▸ SELECTED PASSAGE
With the development of technology, the process of documentation of historical sites has become risk-free and easy. In this study, laser scanning and aerial photographs were used in this archaeological area; point cloud production, mesh modeling, object modeling, orthophoto map, digital elevation model, and digital terrain model were created. Remote sensing methods play an important role in the detection and preservation of existing and buried archaeological artifacts [3]. The results obtained from these studies can be used for archaeological projects as well as for the documentation of excavation sites [4]. While achieving this process, where the structure needs to be reconstructed the geometric accuracy of the model obtained is important [5, 6]. Also, these methods are used to detect and intervene in damages in the archaeological sites due to various causes [7].

Nowadays, with the development of unmanned aerial vehicles and remote sensing systems, it has become easier to model objects and determine the terrain surface as it is [8]. However, the use of

traditional methods takes a long time and increases costs [9]. But today, with the development of technology and reducing the cost of systems, this difference has begun to decrease. Besides, rapid and reliable measurement methods are required to document historical data [10]. However, unmanned aircraft or terrestrial scanning systems may not always produce a solution when used separately. In such cases, problems can be eliminated by combining two systems [11]. It is important that the devices used in the study are used by experts in the field and the subsequent application is done with professional people in terms of the desired sensitivity of the study.

▸ WHAT TO WORK ON
1 – Retype the passage on archaeological documentation from "traditional methods takes" up to and including "of the study.".
2 – Answer the following from the passage on archaeological documentation:
(a) Which two techniques were used in this study in the archaeological area?
(b) What two drawbacks does the passage attribute to traditional methods?
(c) What does the passage say can eliminate problems when unmanned aircraft or terrestrial scanning systems do not produce a solution when used separately?
The records that follow have no connection to the passage on archaeological documentation.

▸ Absolute pixel-coordinate data
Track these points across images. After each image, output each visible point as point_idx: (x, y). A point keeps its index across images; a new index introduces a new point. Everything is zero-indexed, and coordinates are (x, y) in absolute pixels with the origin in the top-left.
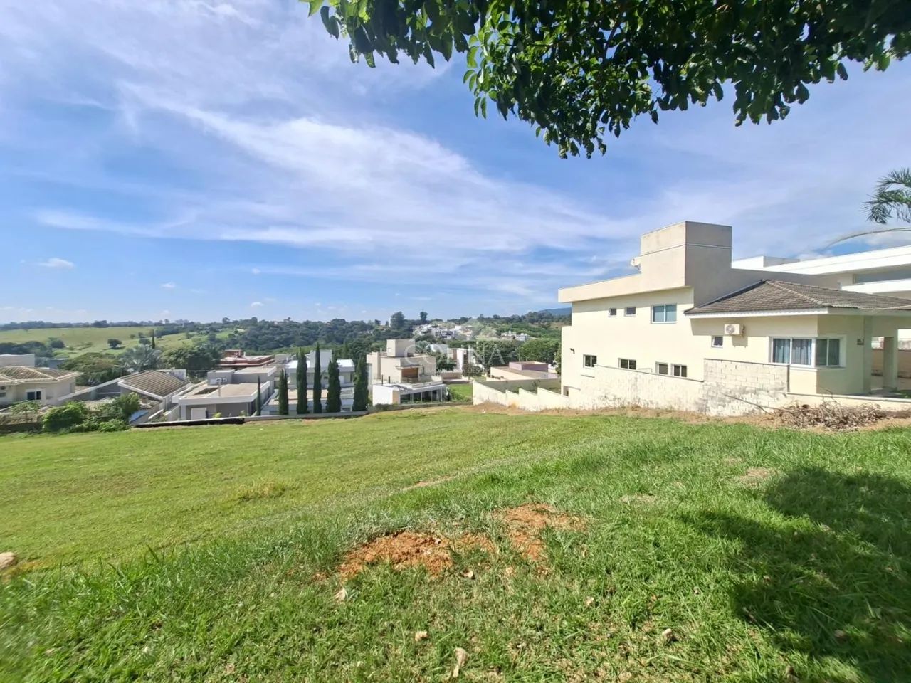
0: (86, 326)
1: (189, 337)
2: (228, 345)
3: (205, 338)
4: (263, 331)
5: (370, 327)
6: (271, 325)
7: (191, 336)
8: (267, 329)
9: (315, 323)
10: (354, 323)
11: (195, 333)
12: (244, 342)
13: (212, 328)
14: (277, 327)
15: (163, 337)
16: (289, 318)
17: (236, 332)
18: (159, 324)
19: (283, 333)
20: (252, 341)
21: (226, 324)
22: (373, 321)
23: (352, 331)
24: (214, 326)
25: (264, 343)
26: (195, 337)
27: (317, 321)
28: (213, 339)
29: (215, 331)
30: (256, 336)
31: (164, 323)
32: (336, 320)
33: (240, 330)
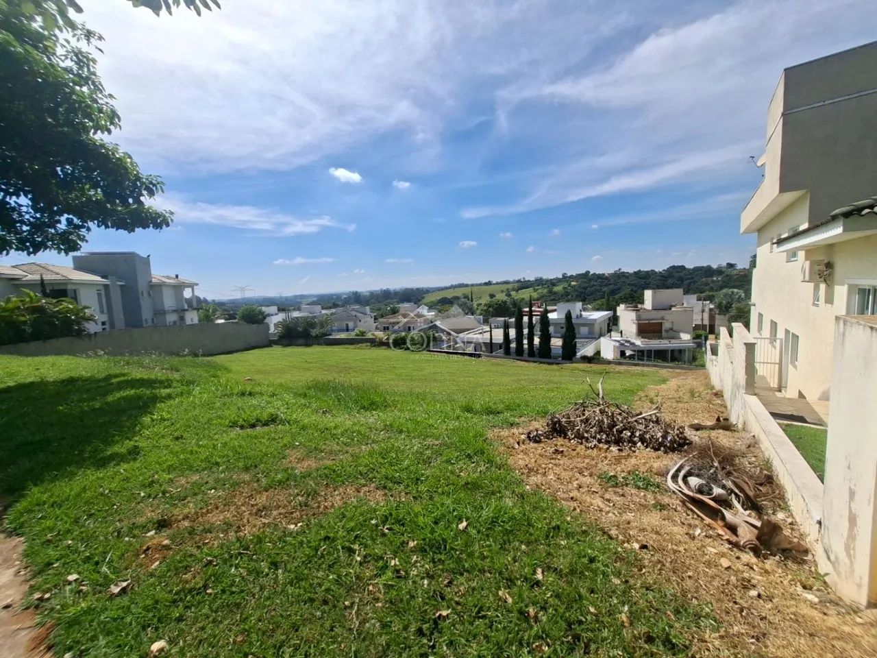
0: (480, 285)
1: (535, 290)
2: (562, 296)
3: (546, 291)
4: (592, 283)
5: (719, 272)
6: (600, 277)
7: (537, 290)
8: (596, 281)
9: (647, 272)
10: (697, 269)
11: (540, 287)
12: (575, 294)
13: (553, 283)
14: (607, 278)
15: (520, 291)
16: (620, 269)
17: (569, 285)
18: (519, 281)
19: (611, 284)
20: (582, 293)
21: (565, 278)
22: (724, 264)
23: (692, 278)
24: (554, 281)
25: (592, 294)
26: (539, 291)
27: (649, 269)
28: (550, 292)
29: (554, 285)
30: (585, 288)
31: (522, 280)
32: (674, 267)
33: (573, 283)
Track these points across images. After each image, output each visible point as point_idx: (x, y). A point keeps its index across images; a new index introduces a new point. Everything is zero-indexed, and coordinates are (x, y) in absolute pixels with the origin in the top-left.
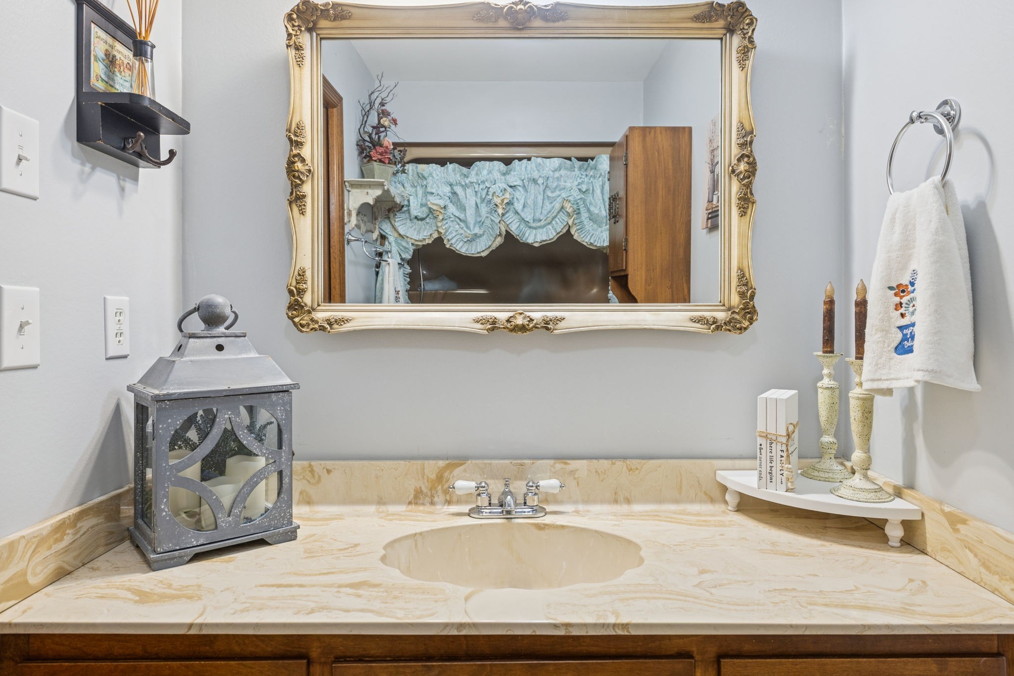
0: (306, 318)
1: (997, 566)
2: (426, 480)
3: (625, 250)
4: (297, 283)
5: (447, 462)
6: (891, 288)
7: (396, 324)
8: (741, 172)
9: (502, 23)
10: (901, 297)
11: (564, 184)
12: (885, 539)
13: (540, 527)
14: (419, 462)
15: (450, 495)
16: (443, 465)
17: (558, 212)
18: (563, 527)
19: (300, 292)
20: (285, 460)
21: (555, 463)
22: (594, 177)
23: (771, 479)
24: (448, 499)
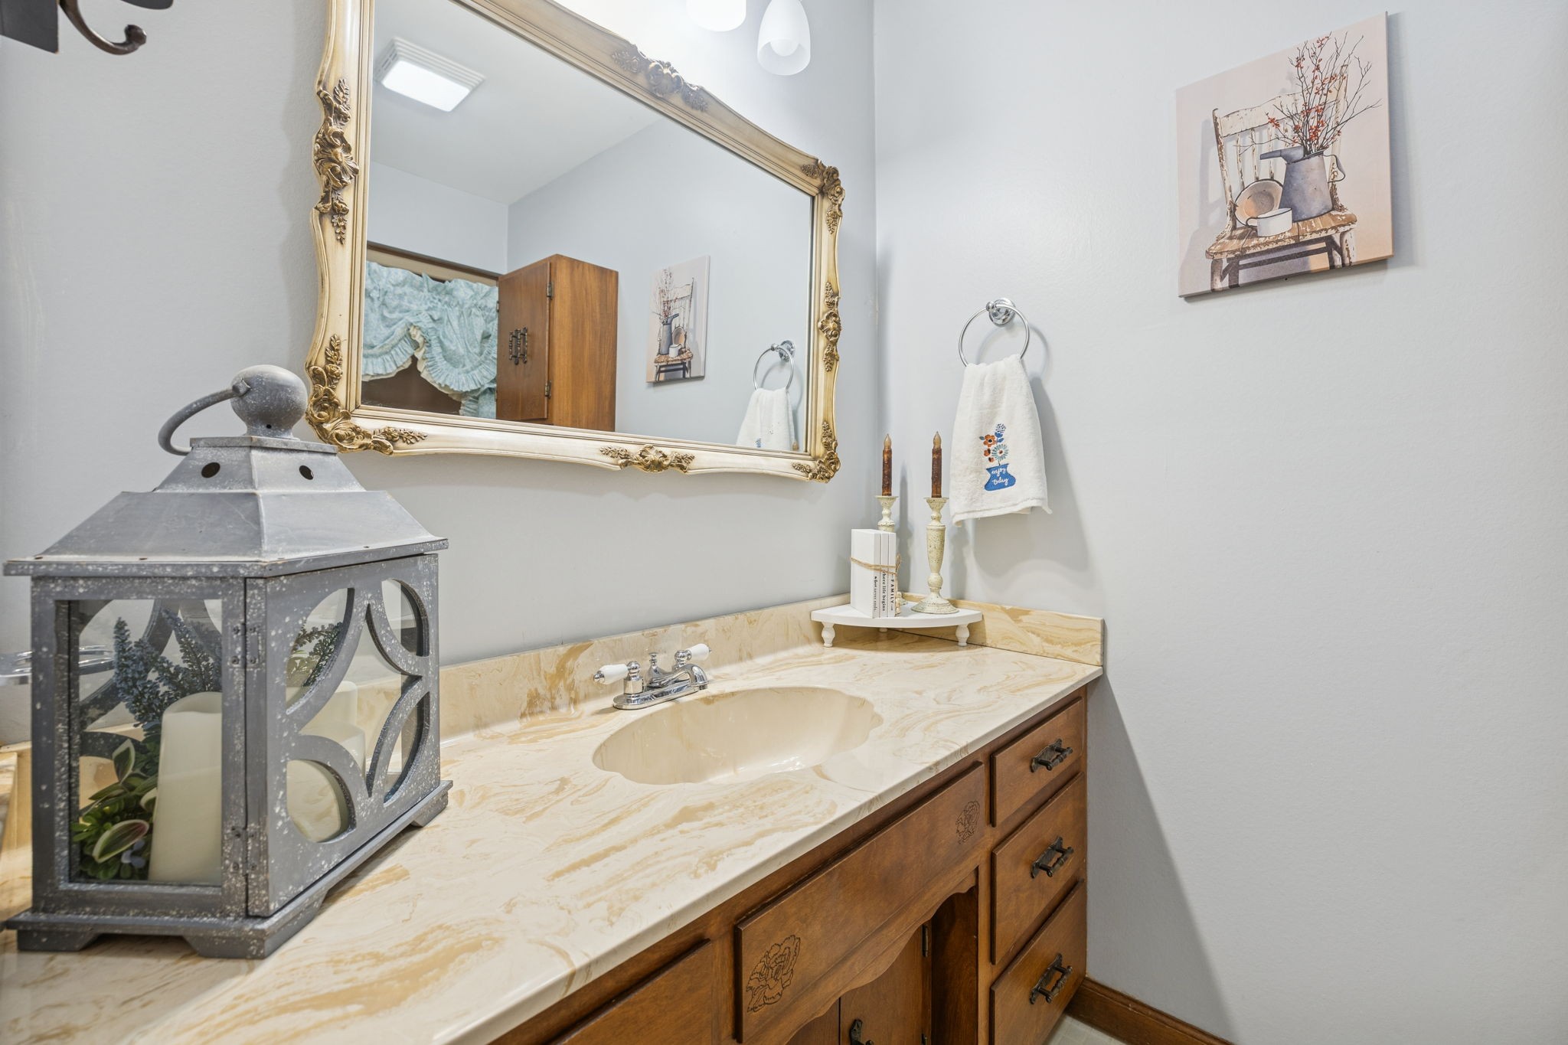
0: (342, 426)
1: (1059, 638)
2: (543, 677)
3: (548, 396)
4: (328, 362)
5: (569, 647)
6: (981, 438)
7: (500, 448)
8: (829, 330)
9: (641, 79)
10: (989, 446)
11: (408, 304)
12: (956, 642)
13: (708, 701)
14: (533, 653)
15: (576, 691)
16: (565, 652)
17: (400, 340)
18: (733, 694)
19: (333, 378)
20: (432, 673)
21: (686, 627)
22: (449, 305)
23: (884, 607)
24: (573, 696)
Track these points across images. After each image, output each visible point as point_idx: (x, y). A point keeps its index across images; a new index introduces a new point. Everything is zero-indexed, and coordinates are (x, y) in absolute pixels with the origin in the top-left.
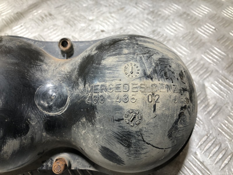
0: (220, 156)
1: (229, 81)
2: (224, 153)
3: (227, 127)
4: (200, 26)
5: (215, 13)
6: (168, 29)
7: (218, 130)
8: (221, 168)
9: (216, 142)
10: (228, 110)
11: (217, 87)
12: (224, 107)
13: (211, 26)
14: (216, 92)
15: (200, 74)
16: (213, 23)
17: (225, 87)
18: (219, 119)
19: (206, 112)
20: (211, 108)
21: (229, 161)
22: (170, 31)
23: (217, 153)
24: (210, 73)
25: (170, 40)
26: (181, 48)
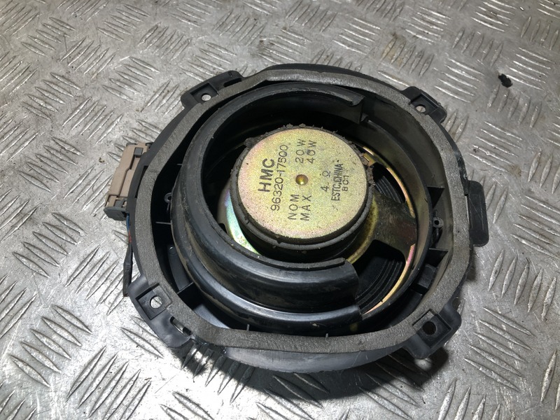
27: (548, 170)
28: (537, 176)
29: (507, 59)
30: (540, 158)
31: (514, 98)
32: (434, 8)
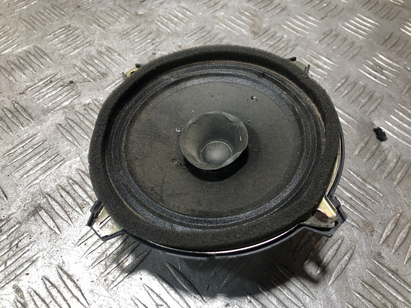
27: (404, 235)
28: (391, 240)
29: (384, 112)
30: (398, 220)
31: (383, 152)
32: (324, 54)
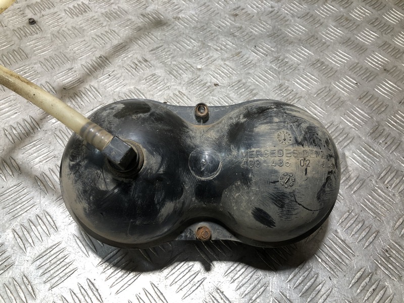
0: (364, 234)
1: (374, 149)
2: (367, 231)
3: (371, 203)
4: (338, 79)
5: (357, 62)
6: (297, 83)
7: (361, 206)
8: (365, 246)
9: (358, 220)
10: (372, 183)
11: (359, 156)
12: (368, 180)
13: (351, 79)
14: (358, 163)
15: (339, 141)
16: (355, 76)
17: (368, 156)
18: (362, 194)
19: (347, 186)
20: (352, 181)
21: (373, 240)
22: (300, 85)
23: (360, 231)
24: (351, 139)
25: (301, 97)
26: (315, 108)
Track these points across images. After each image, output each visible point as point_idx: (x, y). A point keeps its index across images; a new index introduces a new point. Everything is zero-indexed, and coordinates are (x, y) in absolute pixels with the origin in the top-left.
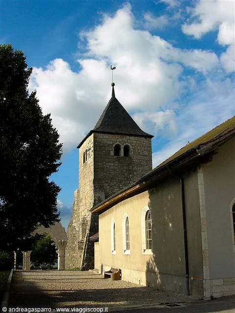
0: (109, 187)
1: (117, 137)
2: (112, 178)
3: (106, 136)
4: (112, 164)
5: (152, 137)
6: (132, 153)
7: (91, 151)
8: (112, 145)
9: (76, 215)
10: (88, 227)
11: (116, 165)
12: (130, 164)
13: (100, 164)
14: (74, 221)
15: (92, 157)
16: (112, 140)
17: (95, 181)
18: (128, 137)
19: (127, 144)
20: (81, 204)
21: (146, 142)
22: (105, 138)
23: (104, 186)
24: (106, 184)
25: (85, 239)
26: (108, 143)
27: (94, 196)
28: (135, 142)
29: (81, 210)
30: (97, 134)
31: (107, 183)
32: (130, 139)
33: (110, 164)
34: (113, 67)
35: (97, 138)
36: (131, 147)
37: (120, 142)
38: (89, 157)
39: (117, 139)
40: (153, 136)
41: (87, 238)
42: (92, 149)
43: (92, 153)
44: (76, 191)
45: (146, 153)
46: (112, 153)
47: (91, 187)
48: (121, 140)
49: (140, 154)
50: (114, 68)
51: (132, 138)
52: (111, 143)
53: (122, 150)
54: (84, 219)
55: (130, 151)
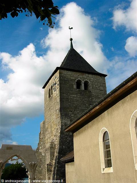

▸ LIST OF ANSWERS
1 –
traditional methods takes a long time and increases costs [9]. But today, with the development of technology and reducing the cost of systems, this difference has begun to decrease. Besides, rapid and reliable measurement methods are required to document historical data [10]. However, unmanned aircraft or terrestrial scanning systems may not always produce a solution when used separately. In such cases, problems can be eliminated by combining two systems [11]. It is important that the devices used in the study are used by experts in the field and the subsequent application is done with professional people in terms of the desired sensitivity of the study.

2 –
(a) Laser scanning and aerial photographs.
(b) They take a long time and increase costs.
(c) Combining the two systems.